When I was about to use these two files to access the qiime2 process, the error mentioned at the beginning occurred, i.e., id duplication is not allowed.

My question is, if multiple 16s rRNA sequences are not allowed for one species (id), how does the feature classifier recognise different 16s rRNA sequences from the same species?
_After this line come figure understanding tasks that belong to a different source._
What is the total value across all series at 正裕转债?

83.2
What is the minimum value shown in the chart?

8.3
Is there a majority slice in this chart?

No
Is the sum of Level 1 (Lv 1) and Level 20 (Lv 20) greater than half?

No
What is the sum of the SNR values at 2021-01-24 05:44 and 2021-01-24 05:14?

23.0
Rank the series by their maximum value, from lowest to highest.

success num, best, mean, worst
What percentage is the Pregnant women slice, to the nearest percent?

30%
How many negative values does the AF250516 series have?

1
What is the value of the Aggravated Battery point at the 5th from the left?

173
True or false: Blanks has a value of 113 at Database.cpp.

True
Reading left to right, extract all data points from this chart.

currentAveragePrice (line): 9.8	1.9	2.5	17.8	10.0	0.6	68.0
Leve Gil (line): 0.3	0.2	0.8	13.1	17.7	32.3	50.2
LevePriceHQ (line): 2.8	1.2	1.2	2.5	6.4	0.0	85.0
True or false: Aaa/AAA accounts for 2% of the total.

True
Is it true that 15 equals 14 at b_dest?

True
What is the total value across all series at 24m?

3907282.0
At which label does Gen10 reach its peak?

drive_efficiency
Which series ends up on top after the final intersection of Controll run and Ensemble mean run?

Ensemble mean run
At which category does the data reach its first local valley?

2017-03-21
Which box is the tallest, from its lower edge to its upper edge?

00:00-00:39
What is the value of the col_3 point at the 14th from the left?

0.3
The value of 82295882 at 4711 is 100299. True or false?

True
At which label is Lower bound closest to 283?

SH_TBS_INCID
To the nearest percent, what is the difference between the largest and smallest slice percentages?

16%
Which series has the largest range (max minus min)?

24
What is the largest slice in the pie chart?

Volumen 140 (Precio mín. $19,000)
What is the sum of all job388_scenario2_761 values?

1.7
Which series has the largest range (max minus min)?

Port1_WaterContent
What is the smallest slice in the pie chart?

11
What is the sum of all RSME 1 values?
If it is allowed to have multiple 16s rRNA sequences for one species (id), then where did my workflow go wrong?

Since I'm having problems with my first step, I also can't verify if my taxonomy.txt is a file that can be submitted to qiime2. If there is an error somewhere in what I'm doing, can I please please please please have some guidance from the friends on the forum. Thanks a lot.

Each sequence is given a unique ID.

So for example in your case you have multiple sequences derived from the same accession. You could name these like:

306537.1
306537.2
...

Or any unique ID is fine, but presumably you want to be able to link these back to the original accession ID.

Your taxonomy would then also need to have the exact same accession IDs (and likewise requires unique IDs). So, e.g.,

306537.1	Bacteria;Actinomycetota;Actinomycetes;Mycobacteriales;Corynebacteriaceae;Corynebacterium;Corynebacterium jeikeium
306537.2	Bacteria;Actinomycetota;Actinomycetes;Mycobacteriales;Corynebacteriaceae;Corynebacterium;Corynebacterium jeikeium
...

Good luck!

3 Likes

Thankyou! I followed yout method and successfully solved this problem!

This topic was automatically closed 31 days after the last reply. New replies are no longer allowed.